Pas de panique ! Vous avez très certainement développé une lucite estivale bénigne ou LEB. Cette affection est plutôt courante et touche principalement les femmes âgées de 15 à 35 ans. Elle touche jusqu’à 20% de la population et est parfois connue sous le nom inapproprié d’allergie au soleil.

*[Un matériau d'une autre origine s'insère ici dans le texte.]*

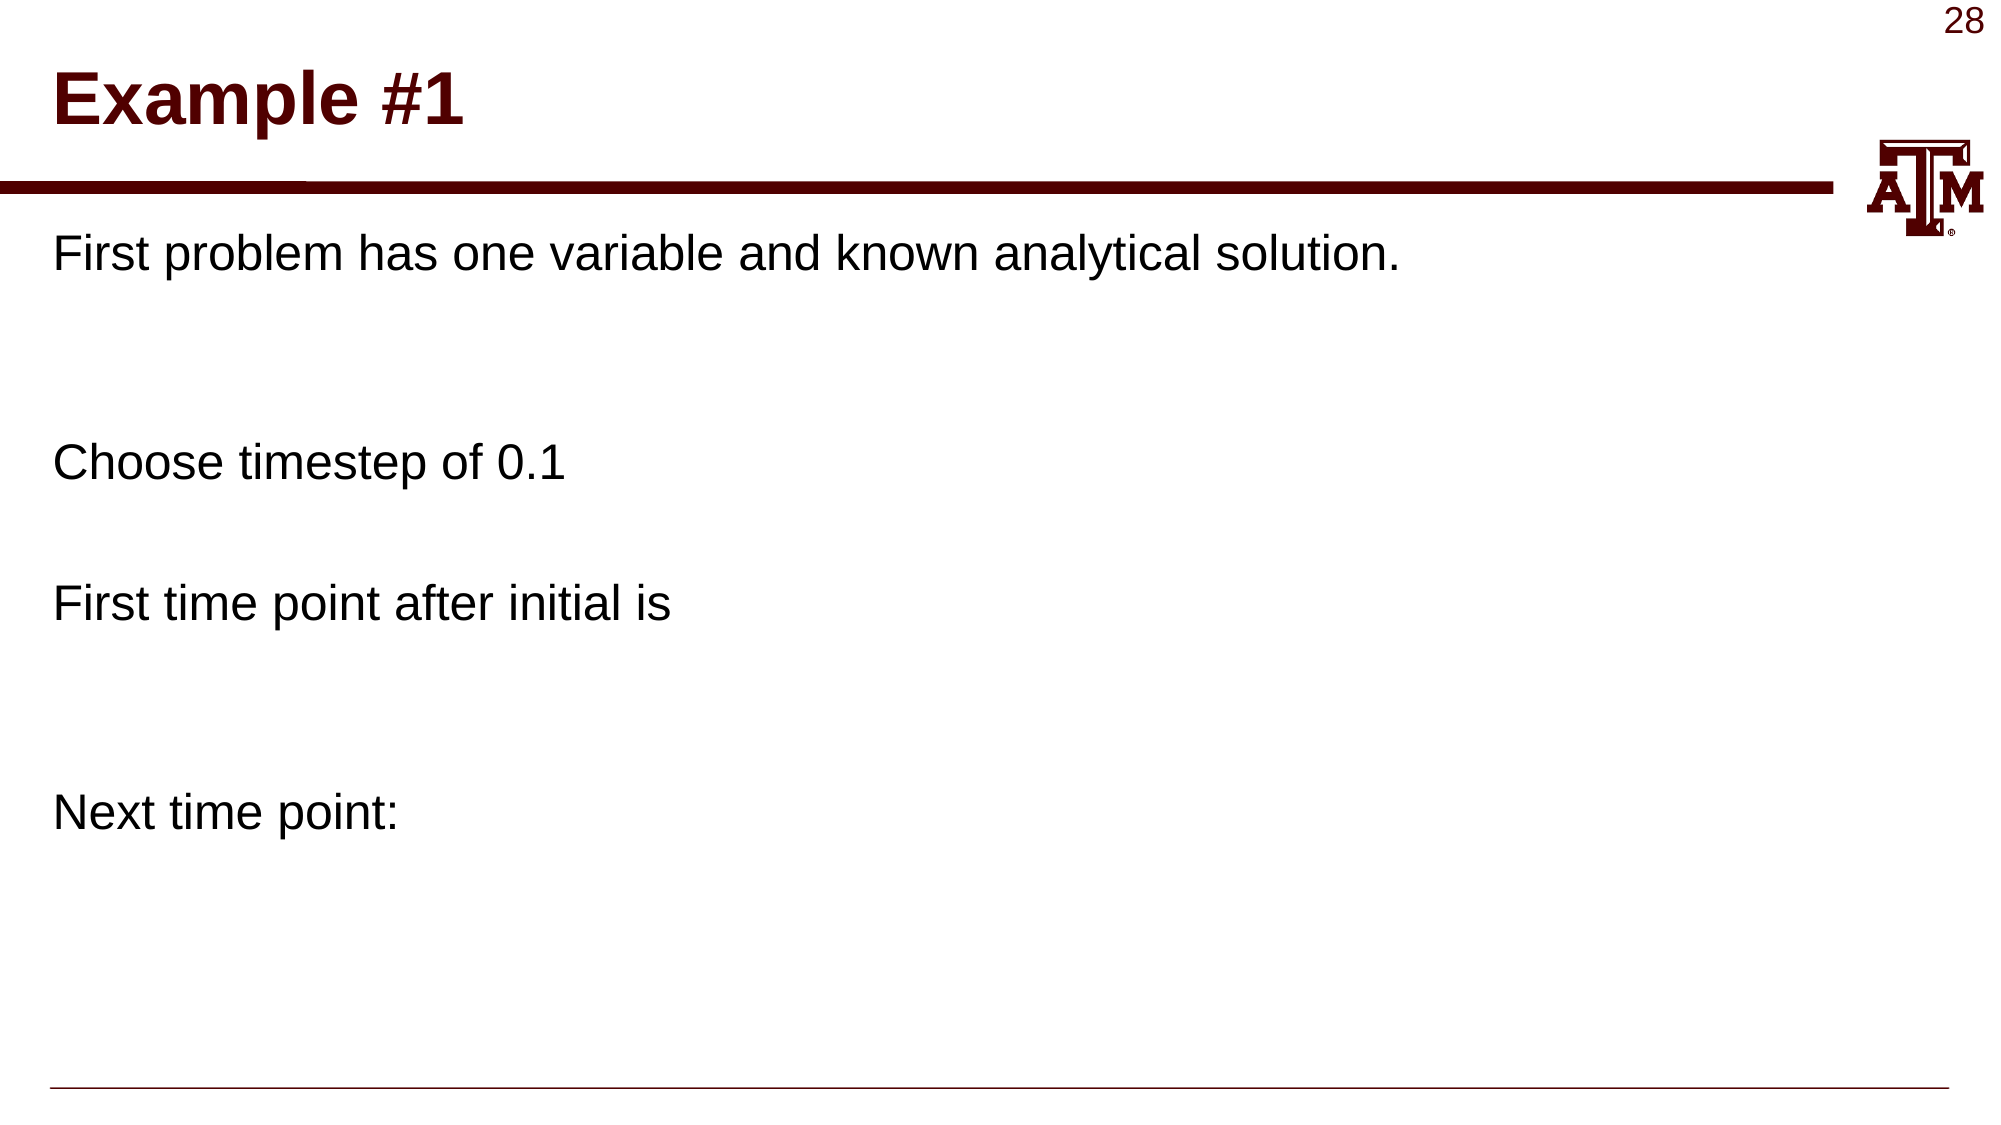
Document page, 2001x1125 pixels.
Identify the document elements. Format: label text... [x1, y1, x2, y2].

Elle se manifeste la plupart du temps par l’apparition de papules rouges et parfois de lésions surélevées qui la font passer pour une poussée d’acné. Bien souvent, ces boutons démangent assez fortement. Ils apparaissent après une exposition aux UVA du soleil de zones nouvellement exposées au soleil, comme le décolleté, les bras, le dessus des pieds et les jambes. Le visage, sans cesse à la lumière du jour, ne développe pas ce genre de réactions. La lucite pointe le bout son nez au début de l’été sans que l’exposition au soleil ait été trop importante : il n’y a pas nécessairement de coup de soleil et un ciel voilé peut suffire à la déclencher. Autre fait marquant de la lucite : elle apparaît brusquement, sans crier gare et part de même, quelques années plus tard.

Traitement de la lucite

Dans les cas les plus bénins, une simple hydratation de la peau peut suffire. L’huile de coco est particulièrement bénéfique dès les premières apparitions, lorsque celles-ci sont légères. Soyez généreux et badigeonnez-vous régulièrement. Jusqu’à la disparition des boutons (comptez de 3 à 10 jours), protégez les parties de votre corps touchées avec des vêtements longs en coton. L’aspect de votre peau devrait vite s’améliorer et le bronzage remplacera avantageusement les plaques rouges.
Pour une forme plus sévère, il est nécessaire de consulter votre médecin qui vous prescrira un traitement à base de corticoïdes. Là encore, la prudence est de mise et il faudra limiter drastiquement les expositions au soleil jusqu’à complète guérison.